In a Facebook post this week, party co-leader Rawiri Waititi asks: “If you’re not trying to abolish prisons in Aotearoa, what are you doing in Parliament?
“Political parties from across the House have used our longstanding policy to abolish prisons as an opportunity to scare the public, despite decades of evidence proving that prisons don’t work.
“Te Pāti Māori stands firmly behind our policy of creating an Aotearoa where prisons are not needed.
“Decades of evidence from Aotearoa and across the globe has made it absolutely clear that prisons are completely ineffective at deterring crime, rehabilitating offenders, and lowering re-offending rates.
“Over half of all prisoners reoffend within two years of their release because these institutions were never designed for rehabilitation.”

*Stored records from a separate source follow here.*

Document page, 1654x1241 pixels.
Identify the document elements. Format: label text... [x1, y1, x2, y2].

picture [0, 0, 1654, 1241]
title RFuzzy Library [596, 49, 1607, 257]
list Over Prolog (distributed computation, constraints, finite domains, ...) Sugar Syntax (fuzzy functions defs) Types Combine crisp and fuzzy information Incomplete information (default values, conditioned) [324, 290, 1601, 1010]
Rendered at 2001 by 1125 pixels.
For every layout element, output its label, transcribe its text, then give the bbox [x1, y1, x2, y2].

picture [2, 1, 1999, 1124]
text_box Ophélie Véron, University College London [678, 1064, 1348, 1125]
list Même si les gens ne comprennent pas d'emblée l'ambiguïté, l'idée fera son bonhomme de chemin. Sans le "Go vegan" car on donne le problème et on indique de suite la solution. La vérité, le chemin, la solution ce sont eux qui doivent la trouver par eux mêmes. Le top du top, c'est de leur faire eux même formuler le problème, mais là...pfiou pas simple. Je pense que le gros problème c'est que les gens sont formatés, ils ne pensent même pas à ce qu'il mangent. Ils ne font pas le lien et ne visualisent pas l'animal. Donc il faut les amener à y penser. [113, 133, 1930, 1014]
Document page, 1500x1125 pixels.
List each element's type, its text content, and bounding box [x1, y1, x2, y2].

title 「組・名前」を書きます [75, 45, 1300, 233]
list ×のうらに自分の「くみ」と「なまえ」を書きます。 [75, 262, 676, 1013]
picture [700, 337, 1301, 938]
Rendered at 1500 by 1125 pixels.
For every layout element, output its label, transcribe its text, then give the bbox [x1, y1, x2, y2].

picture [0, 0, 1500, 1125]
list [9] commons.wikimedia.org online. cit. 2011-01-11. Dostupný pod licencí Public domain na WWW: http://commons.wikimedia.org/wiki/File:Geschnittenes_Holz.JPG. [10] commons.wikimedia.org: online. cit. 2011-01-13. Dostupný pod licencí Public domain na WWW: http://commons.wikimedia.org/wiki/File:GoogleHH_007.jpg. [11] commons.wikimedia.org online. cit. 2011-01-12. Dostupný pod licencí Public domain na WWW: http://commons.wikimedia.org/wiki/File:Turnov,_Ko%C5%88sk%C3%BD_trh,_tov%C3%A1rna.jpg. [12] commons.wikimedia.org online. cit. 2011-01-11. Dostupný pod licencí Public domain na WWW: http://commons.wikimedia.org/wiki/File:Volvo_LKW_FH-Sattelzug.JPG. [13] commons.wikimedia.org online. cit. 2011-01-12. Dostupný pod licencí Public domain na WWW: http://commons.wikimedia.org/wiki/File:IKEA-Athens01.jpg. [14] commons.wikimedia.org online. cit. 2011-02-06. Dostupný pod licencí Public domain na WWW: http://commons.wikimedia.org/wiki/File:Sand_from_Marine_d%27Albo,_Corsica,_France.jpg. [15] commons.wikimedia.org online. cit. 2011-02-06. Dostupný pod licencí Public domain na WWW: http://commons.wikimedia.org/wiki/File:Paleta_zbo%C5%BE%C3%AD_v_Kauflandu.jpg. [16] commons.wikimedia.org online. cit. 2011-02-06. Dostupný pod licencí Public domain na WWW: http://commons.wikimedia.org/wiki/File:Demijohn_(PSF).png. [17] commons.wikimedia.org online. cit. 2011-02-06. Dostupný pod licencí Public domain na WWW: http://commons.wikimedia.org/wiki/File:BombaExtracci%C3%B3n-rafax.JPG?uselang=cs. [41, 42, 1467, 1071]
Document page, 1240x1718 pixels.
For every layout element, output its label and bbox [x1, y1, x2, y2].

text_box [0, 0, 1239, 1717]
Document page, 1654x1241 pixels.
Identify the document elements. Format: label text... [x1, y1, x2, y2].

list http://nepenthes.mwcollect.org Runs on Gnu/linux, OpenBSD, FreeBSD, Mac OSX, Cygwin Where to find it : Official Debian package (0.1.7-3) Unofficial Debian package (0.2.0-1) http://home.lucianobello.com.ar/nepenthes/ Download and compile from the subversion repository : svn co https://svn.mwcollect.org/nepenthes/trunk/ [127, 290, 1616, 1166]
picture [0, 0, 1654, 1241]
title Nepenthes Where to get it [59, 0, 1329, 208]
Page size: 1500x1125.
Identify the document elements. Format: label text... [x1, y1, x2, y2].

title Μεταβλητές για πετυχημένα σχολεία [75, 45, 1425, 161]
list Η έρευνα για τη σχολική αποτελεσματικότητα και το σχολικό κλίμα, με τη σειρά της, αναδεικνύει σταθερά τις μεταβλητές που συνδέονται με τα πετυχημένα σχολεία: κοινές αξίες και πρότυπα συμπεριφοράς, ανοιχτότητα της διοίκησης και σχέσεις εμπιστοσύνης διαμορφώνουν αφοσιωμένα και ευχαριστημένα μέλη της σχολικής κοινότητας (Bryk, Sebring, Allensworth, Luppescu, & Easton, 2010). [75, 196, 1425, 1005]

Waititi says prisons don’t work because they “do nothing to address the root causes of crime: poverty, inequality, unemployment, homelessness, racism, poor mental health, and trauma”.
“We want to move resources away from ineffective prisons towards effective prevention, rehabilitation, and community-led solutions.
“Our entire policy platform is designed to eliminate the root causes of crime; we want to create an Aotearoa where prisons are redundant.
“This isn’t going to happen overnight, but there are immediate steps we can take to achieving this goal.
“We can repeal Three-Strikes, we can decriminalise drug use, we can make sure every person is housed, and we can reform the tax and social security system to curb inequality, and lift people out of poverty.
“Countries like Norway are already well on their way to eliminating prisons. Instead of large, centralised prisons, Norway has a system of small, community-based correctional facilities that focus on rehabilitation and reintegration into society.
“We are not going to abolish prisons when we are in government in 2026, but we are going to start building an Aotearoa where this becomes a possibility.
“We need a transformative move; focussed on rehabilitation, reintegration and recidivism rather than punishment and incarceration.
“Our movement is about being hard on healing rather than hard on crime!”
In response to the policy announcement, the National Party took to social media, saying the Labour Party’s only law and order target while in Government was to reduce the prison population.
“Now it looks like their coalition partner will help them go even further if elected in November.
“National has cracked down on crime and New Zealand is safer because of it.
“The choice is clear: more criminals running rampant again under Labour, or safe streets with National.”
And ACT List MP Karen Chhour says when someone sent Te Pāti Māori’s post about abolishing prisons to her she thought it was a “sick joke”.
“Unfortunately, it’s not. The idea being pushed by the Māori Party that the solution to the over-representation of Māori in prison is to abolish prisons altogether is insulting and dangerous.
“What about the victims? Do they just not count? Do the rights of violent offenders matter more than the long trail of victims they leave behind many of whom are Māori themselves?
“I’m tired of survivors being erased from these conversations. Accountability is not oppression.
“Ignoring violence does not heal our communities. Pretending prisons are the problem while refusing to confront harm only protects the perpetrators of harm, not victims.”